Medical Research making an impact now

A global pandemic, an ageing population, and a growing burden of chronic diseases, the challenges our healthcare sector faces are bigger than ever and researchers at the University of Western Australia are at the forefront of addressing some of the world’s most challenging healthcare issues.

Moderated by Professor Romola Bucks, Pro-Vice-Chancellor (Health and Medical Research), this panel discussion will feature two celebrated UWA Emeritus Professors and two rising stars of UWA’s health and medical research world.

The panel will discuss their research journeys, give an insight into their ground-breaking research and detail how it is making an impact now.

Afterwards, the discussion will continue over drinks and canapes

Panelists

Moderator
Professor Romola Bucks
Pro Vice-Chancellor Health and Medical Research and Director of The Rain Study, and Professor in the School of Psychology Services at The University of Western Australia

Professor Romola Bucks is the Pro Vice Chancellor Health and Medical Research (UWA) and Director of The Raine Study, rainestudy.org.au, and Professor in the School of Psychological Science, at the University of Western Australia.

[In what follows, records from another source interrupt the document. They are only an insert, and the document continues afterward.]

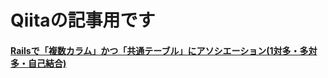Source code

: # Qiitaの記事用です
#### [Railsで「複数カラム」かつ「共通テーブル」にアソシエーション(1対多・多対多・自己結合)](https://qiita.com/RoaaaA/items/7f541509a1e2528e65a4)
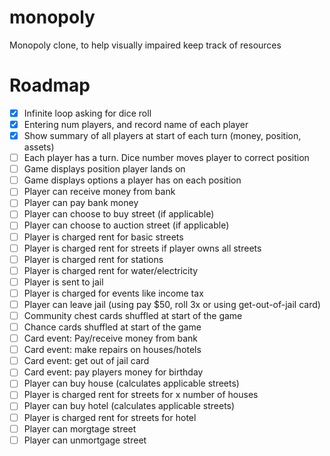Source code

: # monopoly
Monopoly clone, to help visually impaired keep track of resources

# Roadmap 
- [x] Infinite loop asking for dice roll
- [x] Entering num players, and record name of each player
- [x] Show summary of all players at start of each turn (money, position, assets)
- [ ] Each player has a turn. Dice number moves player to correct position
- [ ] Game displays position player lands on
- [ ] Game displays options a player has on each position
- [ ] Player can receive money from bank
- [ ] Player can pay bank money
- [ ] Player can choose to buy street (if applicable)
- [ ] Player can choose to auction street (if applicable)
- [ ] Player is charged rent for basic streets
- [ ] Player is charged rent for streets if player owns all streets
- [ ] Player is charged rent for stations
- [ ] Player is charged rent for water/electricity
- [ ] Player is sent to jail
- [ ] Player is charged for events like income tax
- [ ] Player can leave jail (using pay $50, roll 3x or using get-out-of-jail card)
- [ ] Community chest cards shuffled at start of the game
- [ ] Chance cards shuffled at start of the game
- [ ] Card event: Pay/receive money from bank
- [ ] Card event: make repairs on houses/hotels
- [ ] Card event: get out of jail card
- [ ] Card event: pay players money for birthday
- [ ] Player can buy house (calculates applicable streets)
- [ ] Player is charged rent for streets for x number of houses
- [ ] Player can buy hotel (calculates applicable streets)
- [ ] Player is charged rent for streets for hotel
- [ ] Player can morgtage street
- [ ] Player can unmortgage street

Her research focuses on cognitive and affective consequences of typical ageing, and of conditions that contribute to cognitive decline and increase risk of dementia. She works with people with Parkinson’s, Sleep Apnoea, anxiety and depression. Professor Romola Bucks is a passionate teacher and research supervisor, who is committed to mentoring young scientists. She is an Endorsed Clinical Psychologist (AHPRA, Australia).

Emeritus Professor Karen Simmer AO
UWA Medical School

Dr Karen Simmer was appointed as the inaugural Professor of Newborn Medicine at the University of Western Australia (UWA) and the Director of the Neonatal Intensive Care Units at King Edward and Perth Children Hospitals (2001-2020). In 2006, she established the first Human Milk Bank in Australia. Professor Simmer was elected Chair of the Academic Board at UWA (2009-2012). She has qualifications from Sydney, London, and Harvard Universities, has over 200 research publications and was the Co-Director of the NHMRC Centre of Research Excellence for preterm infants.

Emeritus Professor Grant Morahan
UWA Medical School

Grant Morahan received his doctorate from the University of Melbourne. After a postdoctoral period at Scripps Clinic, USA, he returned to Melbourne, leading a team at the Walter and Eliza Hall Institute and working on the genetics of complex diseases particularly Type 1 diabetes. Since 2005, he has been the Inaugural Diabetes Research Professor at UWA and the Harry Perkins Institute. His research subjects have included antibody immunochemistry, immune tolerance, immunogenetics, and genetics of type 1 diabetes and other complex genetic diseases. Professor Morahan has over 260 scientific papers, including many in Nature, Science, Lancet, Nature Genetics, PNAS and Diabetes.

Melvin Chin
Medical Oncologist (Sir Charles Gairdner hospital)

Melvin Chin came to Perth after completing his medical degree at the University of Cambridge in 2011. He has a research interest in mesothelioma and did his PhD at NCARD (National Centre for Asbestos Related Diseases), where he explored computational approaches to discover cancer biomarkers from gene expression data. He is a past recipient of the ADSA (Asbestos Diseases Society of Australia) PhD scholarship and a current recipient of a Raine Clinician Research Fellowship. Currently, his research focuses on machine learning approaches to predict mesothelioma responses to chemo-immunotherapy treatment.

India Kelsall-Foreman
Provisional Psychologist | MPsych and PhD Candidate (Clinical Neuropsychology)

India Kelsall-Foreman is a provisionally registered Clinical Neuropsychologist and PhD candidate studying at the School of Psychological Science, the University of Western Australia. India’s research focuses on examining anomalous perceptual experiences in healthy older adults living in the general community. Her research shows that anomalous perceptions are relatively common in healthy older adults.